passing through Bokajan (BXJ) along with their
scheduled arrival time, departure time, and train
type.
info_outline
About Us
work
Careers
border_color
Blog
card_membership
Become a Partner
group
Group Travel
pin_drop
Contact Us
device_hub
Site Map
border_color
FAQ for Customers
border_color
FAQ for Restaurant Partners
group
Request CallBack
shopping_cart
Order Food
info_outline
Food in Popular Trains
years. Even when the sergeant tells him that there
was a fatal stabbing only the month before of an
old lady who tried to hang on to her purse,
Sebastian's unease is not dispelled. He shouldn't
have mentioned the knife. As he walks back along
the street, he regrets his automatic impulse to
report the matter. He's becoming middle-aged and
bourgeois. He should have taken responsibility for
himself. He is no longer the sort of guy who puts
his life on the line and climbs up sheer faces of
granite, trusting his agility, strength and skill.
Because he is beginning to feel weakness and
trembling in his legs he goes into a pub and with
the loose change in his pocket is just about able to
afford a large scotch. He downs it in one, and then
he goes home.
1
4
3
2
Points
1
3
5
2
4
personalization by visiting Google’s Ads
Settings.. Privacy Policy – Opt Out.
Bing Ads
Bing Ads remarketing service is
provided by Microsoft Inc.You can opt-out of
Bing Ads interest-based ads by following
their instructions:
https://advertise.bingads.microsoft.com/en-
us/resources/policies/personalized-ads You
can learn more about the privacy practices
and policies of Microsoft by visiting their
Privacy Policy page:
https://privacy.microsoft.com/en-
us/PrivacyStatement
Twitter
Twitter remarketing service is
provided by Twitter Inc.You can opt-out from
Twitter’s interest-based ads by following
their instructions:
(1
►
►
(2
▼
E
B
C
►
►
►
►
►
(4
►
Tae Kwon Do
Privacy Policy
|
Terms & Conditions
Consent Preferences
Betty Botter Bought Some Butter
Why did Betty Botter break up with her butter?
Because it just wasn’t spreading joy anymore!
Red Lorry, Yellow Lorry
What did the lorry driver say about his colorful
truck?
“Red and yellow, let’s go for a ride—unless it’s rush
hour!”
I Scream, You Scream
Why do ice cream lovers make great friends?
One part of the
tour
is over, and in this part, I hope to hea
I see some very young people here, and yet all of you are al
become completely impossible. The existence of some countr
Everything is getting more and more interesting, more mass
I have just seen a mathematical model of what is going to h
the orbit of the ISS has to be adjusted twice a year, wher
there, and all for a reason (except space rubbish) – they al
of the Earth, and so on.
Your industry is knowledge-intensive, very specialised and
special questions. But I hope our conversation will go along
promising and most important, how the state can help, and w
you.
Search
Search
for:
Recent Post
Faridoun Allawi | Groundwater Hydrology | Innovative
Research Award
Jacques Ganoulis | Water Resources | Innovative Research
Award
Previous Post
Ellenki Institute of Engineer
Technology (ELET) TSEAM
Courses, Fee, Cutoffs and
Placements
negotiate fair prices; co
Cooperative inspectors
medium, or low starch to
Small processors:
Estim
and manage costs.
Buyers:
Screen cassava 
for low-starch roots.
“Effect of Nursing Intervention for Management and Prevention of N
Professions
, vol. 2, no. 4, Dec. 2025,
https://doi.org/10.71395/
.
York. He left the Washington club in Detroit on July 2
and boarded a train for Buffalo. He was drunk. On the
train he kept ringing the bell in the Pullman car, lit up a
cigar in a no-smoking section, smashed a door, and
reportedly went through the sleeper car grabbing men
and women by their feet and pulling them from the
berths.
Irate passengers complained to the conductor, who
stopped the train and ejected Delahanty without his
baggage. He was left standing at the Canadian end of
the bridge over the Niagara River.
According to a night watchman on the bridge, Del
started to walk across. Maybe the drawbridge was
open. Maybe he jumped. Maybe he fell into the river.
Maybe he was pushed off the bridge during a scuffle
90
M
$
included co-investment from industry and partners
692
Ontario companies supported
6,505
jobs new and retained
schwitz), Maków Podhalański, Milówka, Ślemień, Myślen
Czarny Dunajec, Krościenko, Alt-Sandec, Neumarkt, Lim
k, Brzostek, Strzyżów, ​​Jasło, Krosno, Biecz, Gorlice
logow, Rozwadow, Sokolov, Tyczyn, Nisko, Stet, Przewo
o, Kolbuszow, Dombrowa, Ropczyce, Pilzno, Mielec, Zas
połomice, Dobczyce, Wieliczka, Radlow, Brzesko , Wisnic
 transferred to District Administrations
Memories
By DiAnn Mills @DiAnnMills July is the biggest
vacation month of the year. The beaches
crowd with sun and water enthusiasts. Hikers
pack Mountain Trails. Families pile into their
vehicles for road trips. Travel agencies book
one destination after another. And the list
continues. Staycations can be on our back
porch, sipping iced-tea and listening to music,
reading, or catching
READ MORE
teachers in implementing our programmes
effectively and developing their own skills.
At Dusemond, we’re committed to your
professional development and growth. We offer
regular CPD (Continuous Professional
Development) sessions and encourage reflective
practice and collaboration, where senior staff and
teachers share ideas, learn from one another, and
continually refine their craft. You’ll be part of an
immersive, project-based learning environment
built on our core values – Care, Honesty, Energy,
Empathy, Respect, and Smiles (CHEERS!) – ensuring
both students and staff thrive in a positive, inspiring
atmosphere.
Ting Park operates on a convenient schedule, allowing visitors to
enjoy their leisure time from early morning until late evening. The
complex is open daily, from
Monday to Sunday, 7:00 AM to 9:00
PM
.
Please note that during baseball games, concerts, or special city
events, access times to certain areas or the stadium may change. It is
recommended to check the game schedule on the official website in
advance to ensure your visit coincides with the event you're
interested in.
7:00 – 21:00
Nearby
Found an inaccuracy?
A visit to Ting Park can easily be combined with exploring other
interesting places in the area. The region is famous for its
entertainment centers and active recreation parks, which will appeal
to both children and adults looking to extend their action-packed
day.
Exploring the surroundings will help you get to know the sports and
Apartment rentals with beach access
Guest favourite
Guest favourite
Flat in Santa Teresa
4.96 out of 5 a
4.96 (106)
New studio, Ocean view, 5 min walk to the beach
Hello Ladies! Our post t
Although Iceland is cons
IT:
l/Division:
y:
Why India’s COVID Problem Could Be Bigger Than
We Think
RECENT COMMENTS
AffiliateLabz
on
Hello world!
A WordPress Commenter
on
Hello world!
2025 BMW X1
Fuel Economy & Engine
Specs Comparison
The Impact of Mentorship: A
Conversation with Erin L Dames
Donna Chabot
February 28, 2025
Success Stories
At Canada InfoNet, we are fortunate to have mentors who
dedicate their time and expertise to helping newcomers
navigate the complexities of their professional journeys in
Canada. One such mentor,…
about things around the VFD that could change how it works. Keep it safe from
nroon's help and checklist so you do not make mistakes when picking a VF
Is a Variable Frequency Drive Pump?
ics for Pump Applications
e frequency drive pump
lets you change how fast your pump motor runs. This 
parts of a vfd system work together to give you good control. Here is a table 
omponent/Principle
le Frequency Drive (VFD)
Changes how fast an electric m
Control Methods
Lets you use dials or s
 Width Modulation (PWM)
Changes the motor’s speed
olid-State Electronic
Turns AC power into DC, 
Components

============

• _The problem_:
All lines from the one containing "2025 BMW X1" through the end of the listing must be transcribed exactly. No other lines belong in the answer.

• _Output_:
2025 BMW X1
Fuel Economy & Engine
Specs Comparison
The Impact of Mentorship: A
Conversation with Erin L Dames
Donna Chabot
February 28, 2025
Success Stories
At Canada InfoNet, we are fortunate to have mentors who
dedicate their time and expertise to helping newcomers
navigate the complexities of their professional journeys in
Canada. One such mentor,…
about things around the VFD that could change how it works. Keep it safe from
nroon's help and checklist so you do not make mistakes when picking a VF
Is a Variable Frequency Drive Pump?
ics for Pump Applications
e frequency drive pump
lets you change how fast your pump motor runs. This 
parts of a vfd system work together to give you good control. Here is a table 
omponent/Principle
le Frequency Drive (VFD)
Changes how fast an electric m
Control Methods
Lets you use dials or s
 Width Modulation (PWM)
Changes the motor’s speed
olid-State Electronic
Turns AC power into DC, 
Components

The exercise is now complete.